The Operator sits within the second category. However, this case is more complicated that that. Trust lies at the heart of operator licensing. Failing to have safe systems to ensure vehicles are roadworthy is a gross breach of trust. Misleading DVSA is a serious matter. Unauthorised use of an operating centre is a breach of a condition on the Licence and an offence (s.7 of the 1995 Act). The fact that this breach lasted 3 years is insupportable. That cannot be put down to ‘mere’ panic; it is a course of conduct. These matters cast grave doubt on Mr Baily’s integrity. Counsel acknowledged that the starting point in this case is SEVERE in terms of STC SGSD No. 10 Annex 4. As at the date of this decision I am not able to trust Mr Baily moving forward, it is simply not a sustainable conclusion on the facts. You cannot learn honesty and integrity in a seminar.

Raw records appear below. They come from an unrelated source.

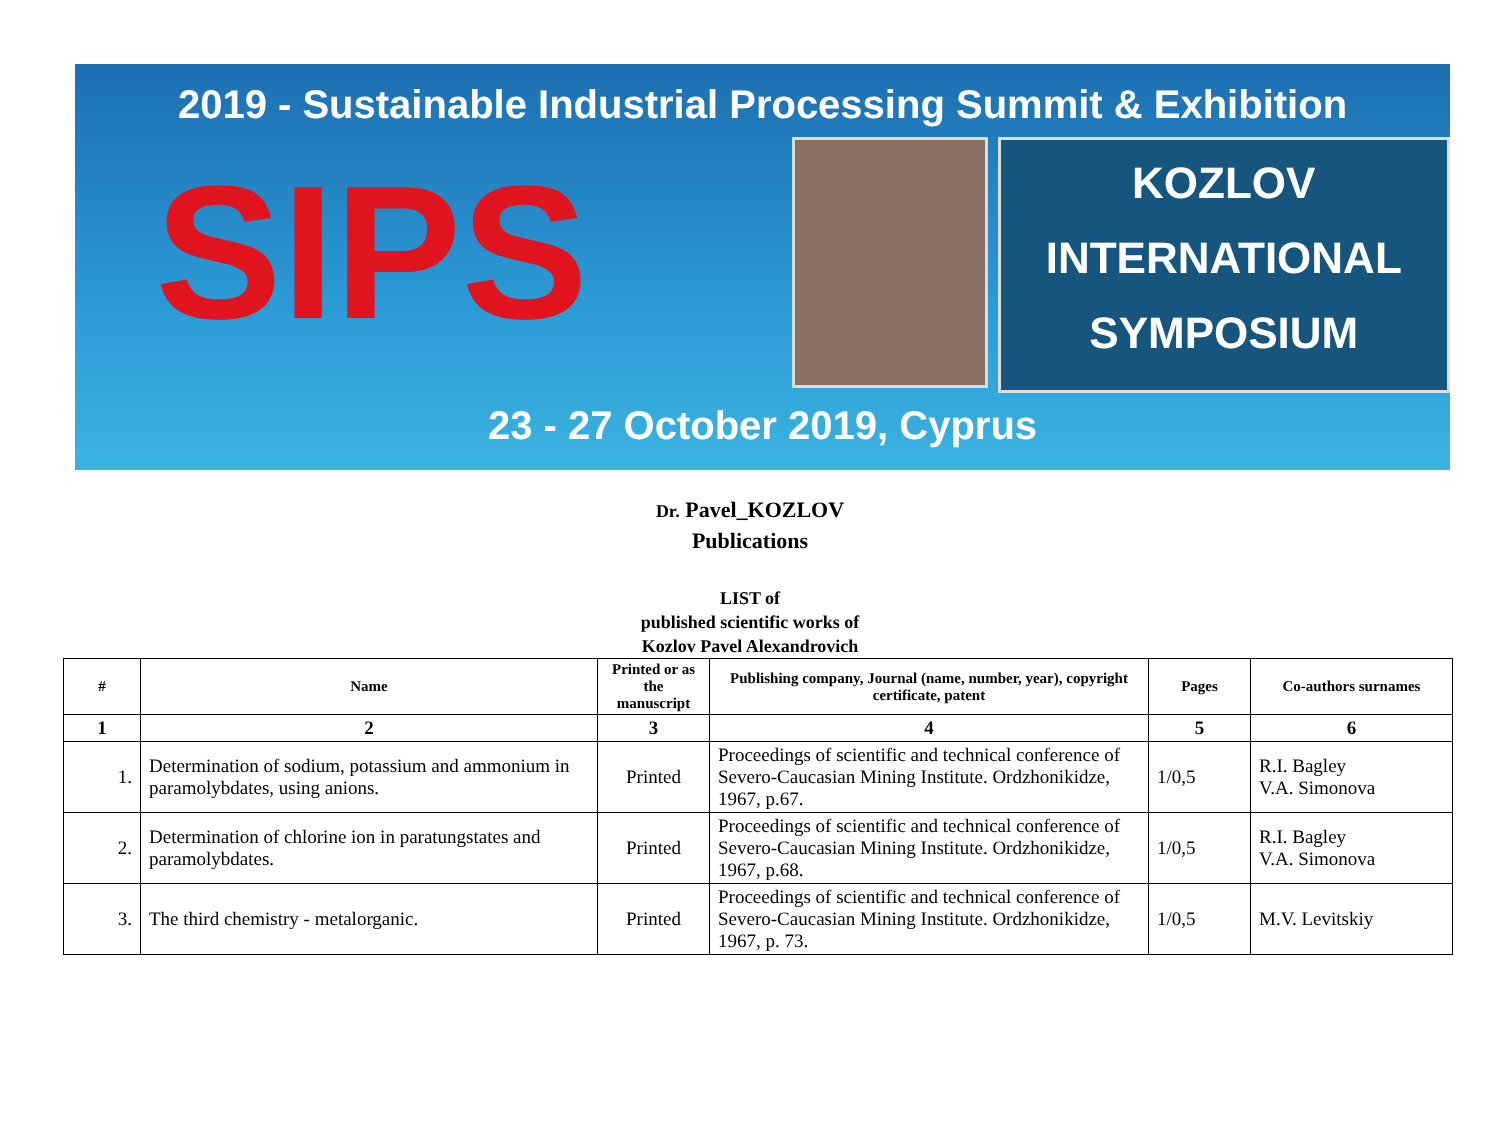2019 - Sustainable Industrial Processing Summit & Exhibition
SIPS
KOZLOV
INTERNATIONAL
SYMPOSIUM
23 - 27 October 2019, Cyprus
Dr. Pavel_KOZLOV
Publications
LIST of
published scientific works of
Kozlov Pavel Alexandrovich
| # | Name | Printed or as the manuscript | Publishing company, Journal (name, number, year), copyright certificate, patent | Pages | Co-authors surnames |
| --- | --- | --- | --- | --- | --- |
| 1 | 2 | 3 | 4 | 5 | 6 |
| 1. | Determination of sodium, potassium and ammonium in paramolybdates, using anions. | Printed | Proceedings of scientific and technical conference of Severo-Caucasian Mining Institute. Ordzhonikidze, 1967, p.67. | 1/0,5 | R.I. Bagley V.A. Simonova |
| 2. | Determination of chlorine ion in paratungstates and paramolybdates. | Printed | Proceedings of scientific and technical conference of Severo-Caucasian Mining Institute. Ordzhonikidze, 1967, p.68. | 1/0,5 | R.I. Bagley V.A. Simonova |
| 3. | The third chemistry - metalorganic. | Printed | Proceedings of scientific and technical conference of Severo-Caucasian Mining Institute. Ordzhonikidze, 1967, p. 73. | 1/0,5 | M.V. Levitskiy |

The case is too serious to step back from revocation. Revocation cannot be disproportionate where there have been serious and sustained failings and Examiners misled. Accordingly, I have reached the decision in paragraph 1 above.

What I have been prepared to do – just – is not make an order for disqualification. It is open for the Operator to apply again in the future. However, the burden of proof will be on Mr Baily to persuade a TC/DTC that he can be trusted.